Il s’agit d’un projet de loi bien simple fondé sur des principes et dont les objectifs sont sensés. Les avantages qu’il apporterait dépassent largement les inconvénients. Le pari sportif comporte des risques, mais ces risques existent déjà présentement, et rien n’est fait pour y répondre. Le projet de loi corrigera cette situation.

À l’heure actuelle, les investissements dans le jeu responsable ou compulsif au Canada avoisinent 125 millions de dollars par année. Ces investissements augmenteraient avec l’adoption de ce projet de loi, qui s’adresse surtout au domaine des paris sportifs. Ce projet de loi jouit d’un vaste appui dans toutes les circonscriptions où il s’avère pertinent, et il a été appuyé presque à l’unanimité par les représentants élus de tous les partis politiques de l’autre endroit. Nous devrions appuyer ce projet de loi pour permettre aux Canadiens de bénéficier des avantages qu’il propose. Merci.

L’honorable Ratna Omidvar [ + ]

J’ai une question pour le sénateur Cotter, s’il accepte d’y répondre.

Le sénateur Cotter [ + ]

Avec plaisir.

La sénatrice Omidvar [ + ]

Merci, sénateur Cotter. Je souscris à presque tout ce que vous avez dit. Il faut mettre au jour cette pratique et modifier le Code criminel pour que les gens agissent dans le cadre de la loi.

Vous avez parlé de jeu responsable, et je tiens à mettre l’accent sur ce point. Y a-t-il quelque chose dans le projet de loi ou la réglementation qui nous aideraient à déterminer qui est à risque ou à recueillir des données sur ces personnes? Les recherches que j’ai effectuées auprès du Conseil du jeu responsable m’ont permis de constater que les jeunes sont à risque, bien sûr, de même que les Autochtones, les Asiatiques du Sud et les autres Asiatiques.

Le projet de loi, dans sa forme actuelle, ou la réglementation proposée prévoient-ils la possibilité de recueillir des données sur l’âge, le sexe, la race et l’ethnicité ou s’agit-il d’une question que le comité doit examiner?

Le sénateur Cotter [ + ]

Je répondrai avec plaisir. Je vais tenter de vous donner une réponse en trois volets, sénatrice Omidvar.

Premièrement, il s’agit en fait d’une modification au Code criminel, qui, en général, n’est pas utilisé à des fins de réglementation, mais plutôt à des fins de sanction. Le projet de loi donne aux provinces l’occasion et la responsabilité de réglementer les paris sur une seule épreuve sportive dans leur territoire. Je crois que c’est le premier point.

Selon les conversations entourant l’établissement des casinos et les pratiques de jeu responsables, les provinces et les exploitants d’établissements de jeu ont pris tout un éventail d’engagements afin de répondre aux attentes en matière de jeu responsable. C’est dans leur intérêt. Rendre leurs clients dépendants au jeu et les acculer à la faillite n’est pas dans leur intérêt et la réaction serait brutale. La chose suscite donc de la sympathie.
════════════════════
| Tâche |
D'après le texte sur les paris sportifs, à combien s'élèvent à l'heure actuelle les investissements annuels dans le jeu responsable ou compulsif au Canada ? Ce matériel n'intervient en rien ici.

| Données disponibles |
════════════════════
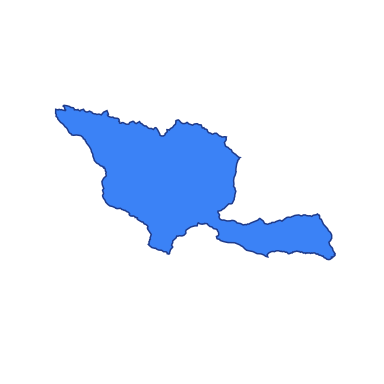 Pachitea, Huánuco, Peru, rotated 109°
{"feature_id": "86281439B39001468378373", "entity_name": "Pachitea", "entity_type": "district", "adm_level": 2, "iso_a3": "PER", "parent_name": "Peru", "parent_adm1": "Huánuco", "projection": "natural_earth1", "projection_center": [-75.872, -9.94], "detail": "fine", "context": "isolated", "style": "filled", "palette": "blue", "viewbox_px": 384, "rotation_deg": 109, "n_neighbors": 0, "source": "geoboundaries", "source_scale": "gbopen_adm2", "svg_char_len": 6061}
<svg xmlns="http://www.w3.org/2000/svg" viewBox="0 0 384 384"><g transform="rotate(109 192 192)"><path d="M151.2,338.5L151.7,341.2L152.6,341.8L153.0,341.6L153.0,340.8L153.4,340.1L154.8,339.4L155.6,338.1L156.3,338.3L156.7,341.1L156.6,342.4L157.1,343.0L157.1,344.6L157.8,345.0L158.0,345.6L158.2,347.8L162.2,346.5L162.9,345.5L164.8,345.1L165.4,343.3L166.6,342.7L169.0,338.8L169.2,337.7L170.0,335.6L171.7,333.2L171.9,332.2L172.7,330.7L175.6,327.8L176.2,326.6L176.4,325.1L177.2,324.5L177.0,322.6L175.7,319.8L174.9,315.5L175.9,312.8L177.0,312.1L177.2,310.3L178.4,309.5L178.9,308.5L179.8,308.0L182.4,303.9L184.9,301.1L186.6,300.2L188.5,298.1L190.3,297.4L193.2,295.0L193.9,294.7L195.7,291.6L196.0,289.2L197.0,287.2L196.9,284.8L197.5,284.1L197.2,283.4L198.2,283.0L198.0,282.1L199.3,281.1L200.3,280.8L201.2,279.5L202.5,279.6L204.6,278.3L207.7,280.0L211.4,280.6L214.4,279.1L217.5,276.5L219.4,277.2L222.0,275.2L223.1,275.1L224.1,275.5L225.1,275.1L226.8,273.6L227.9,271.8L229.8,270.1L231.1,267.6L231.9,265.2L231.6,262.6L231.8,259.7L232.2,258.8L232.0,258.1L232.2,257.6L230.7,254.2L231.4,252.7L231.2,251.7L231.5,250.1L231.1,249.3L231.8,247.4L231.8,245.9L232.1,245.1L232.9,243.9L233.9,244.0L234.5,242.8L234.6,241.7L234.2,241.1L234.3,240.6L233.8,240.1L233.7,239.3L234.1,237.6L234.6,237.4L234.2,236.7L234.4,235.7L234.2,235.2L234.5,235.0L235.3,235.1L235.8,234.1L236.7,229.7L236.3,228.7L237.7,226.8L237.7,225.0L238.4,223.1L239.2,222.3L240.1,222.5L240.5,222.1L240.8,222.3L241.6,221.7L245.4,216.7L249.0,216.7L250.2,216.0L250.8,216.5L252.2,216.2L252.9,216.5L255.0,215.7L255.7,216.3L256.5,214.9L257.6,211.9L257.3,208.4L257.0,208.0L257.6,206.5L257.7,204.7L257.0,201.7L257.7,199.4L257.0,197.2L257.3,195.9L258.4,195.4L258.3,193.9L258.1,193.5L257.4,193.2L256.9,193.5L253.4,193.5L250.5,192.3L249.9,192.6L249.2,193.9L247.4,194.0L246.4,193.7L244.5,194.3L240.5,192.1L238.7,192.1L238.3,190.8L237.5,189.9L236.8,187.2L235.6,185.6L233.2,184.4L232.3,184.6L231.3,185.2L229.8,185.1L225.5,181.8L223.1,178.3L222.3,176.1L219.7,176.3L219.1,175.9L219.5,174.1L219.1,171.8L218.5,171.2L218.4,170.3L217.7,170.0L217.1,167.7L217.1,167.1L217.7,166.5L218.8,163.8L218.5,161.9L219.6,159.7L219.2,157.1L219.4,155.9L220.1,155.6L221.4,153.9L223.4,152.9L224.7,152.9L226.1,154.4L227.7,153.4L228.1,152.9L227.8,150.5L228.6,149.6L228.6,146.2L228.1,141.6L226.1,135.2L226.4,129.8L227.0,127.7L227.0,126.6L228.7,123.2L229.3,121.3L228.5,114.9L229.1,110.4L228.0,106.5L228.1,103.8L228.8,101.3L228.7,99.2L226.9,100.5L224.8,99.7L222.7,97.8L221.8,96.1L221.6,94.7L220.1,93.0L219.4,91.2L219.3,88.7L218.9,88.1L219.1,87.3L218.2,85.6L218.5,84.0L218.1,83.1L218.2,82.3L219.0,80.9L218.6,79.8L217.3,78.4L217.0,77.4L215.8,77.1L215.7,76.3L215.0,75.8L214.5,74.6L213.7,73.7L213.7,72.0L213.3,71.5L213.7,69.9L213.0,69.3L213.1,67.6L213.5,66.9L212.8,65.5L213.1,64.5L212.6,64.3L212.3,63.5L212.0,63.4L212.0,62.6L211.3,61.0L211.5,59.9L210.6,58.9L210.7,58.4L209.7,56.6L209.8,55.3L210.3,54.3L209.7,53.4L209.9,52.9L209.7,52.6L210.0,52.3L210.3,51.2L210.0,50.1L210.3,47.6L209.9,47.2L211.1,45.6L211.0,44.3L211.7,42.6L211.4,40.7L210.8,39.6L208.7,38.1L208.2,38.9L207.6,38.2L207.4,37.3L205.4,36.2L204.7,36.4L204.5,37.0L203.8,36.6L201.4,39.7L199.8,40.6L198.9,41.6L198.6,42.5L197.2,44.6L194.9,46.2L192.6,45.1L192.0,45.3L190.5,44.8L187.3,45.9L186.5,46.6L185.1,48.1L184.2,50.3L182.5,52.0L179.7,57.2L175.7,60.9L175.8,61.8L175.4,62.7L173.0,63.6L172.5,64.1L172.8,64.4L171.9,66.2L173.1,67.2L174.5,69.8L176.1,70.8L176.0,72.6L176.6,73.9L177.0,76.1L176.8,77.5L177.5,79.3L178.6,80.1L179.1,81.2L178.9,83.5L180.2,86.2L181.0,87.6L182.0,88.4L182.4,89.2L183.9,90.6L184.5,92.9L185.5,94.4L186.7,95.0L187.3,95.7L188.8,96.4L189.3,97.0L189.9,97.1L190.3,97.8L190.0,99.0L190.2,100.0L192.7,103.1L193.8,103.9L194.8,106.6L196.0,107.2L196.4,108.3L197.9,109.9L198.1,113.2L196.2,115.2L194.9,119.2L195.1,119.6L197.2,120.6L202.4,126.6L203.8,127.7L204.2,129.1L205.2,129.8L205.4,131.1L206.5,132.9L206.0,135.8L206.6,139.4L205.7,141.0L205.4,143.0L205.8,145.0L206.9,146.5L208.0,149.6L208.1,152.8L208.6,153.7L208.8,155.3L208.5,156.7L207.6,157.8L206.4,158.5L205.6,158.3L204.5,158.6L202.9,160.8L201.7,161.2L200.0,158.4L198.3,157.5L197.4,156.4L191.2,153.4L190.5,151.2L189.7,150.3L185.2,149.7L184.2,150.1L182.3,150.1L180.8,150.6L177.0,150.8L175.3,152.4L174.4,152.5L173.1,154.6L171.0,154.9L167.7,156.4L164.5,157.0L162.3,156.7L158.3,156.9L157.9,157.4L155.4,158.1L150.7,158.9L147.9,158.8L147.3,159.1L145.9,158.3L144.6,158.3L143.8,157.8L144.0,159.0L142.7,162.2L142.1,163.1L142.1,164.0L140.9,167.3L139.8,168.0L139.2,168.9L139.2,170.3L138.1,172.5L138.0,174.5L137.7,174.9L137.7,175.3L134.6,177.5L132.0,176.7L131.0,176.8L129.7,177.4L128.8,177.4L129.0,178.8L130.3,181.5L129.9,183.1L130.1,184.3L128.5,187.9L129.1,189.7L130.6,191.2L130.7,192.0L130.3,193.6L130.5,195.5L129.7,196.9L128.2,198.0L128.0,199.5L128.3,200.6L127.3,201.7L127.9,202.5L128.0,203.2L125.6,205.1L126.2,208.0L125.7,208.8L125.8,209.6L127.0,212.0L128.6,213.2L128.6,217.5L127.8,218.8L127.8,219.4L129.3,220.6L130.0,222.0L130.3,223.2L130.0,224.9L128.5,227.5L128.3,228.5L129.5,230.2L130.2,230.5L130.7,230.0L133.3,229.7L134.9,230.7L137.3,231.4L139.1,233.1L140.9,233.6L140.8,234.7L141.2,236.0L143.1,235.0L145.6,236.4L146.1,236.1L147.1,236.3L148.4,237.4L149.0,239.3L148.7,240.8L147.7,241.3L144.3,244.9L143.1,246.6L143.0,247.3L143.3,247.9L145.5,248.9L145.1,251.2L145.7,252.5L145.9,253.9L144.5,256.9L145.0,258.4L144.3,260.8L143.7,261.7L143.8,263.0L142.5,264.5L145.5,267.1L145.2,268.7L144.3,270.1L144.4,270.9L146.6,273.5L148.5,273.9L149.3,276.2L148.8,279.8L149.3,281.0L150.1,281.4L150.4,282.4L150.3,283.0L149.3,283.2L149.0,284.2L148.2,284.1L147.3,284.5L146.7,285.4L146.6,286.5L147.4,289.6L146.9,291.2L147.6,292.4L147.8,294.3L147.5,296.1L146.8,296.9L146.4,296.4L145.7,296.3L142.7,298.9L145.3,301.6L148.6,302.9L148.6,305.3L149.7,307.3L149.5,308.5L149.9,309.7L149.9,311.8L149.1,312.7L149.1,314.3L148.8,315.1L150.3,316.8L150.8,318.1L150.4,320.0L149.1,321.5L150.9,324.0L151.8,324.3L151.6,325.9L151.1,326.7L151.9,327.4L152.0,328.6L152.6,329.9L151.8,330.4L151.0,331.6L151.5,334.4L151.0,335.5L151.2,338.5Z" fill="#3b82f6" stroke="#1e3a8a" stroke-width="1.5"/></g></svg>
════════════════════
| Résultat de la tâche |
Ils avoisinent 125 millions de dollars par année.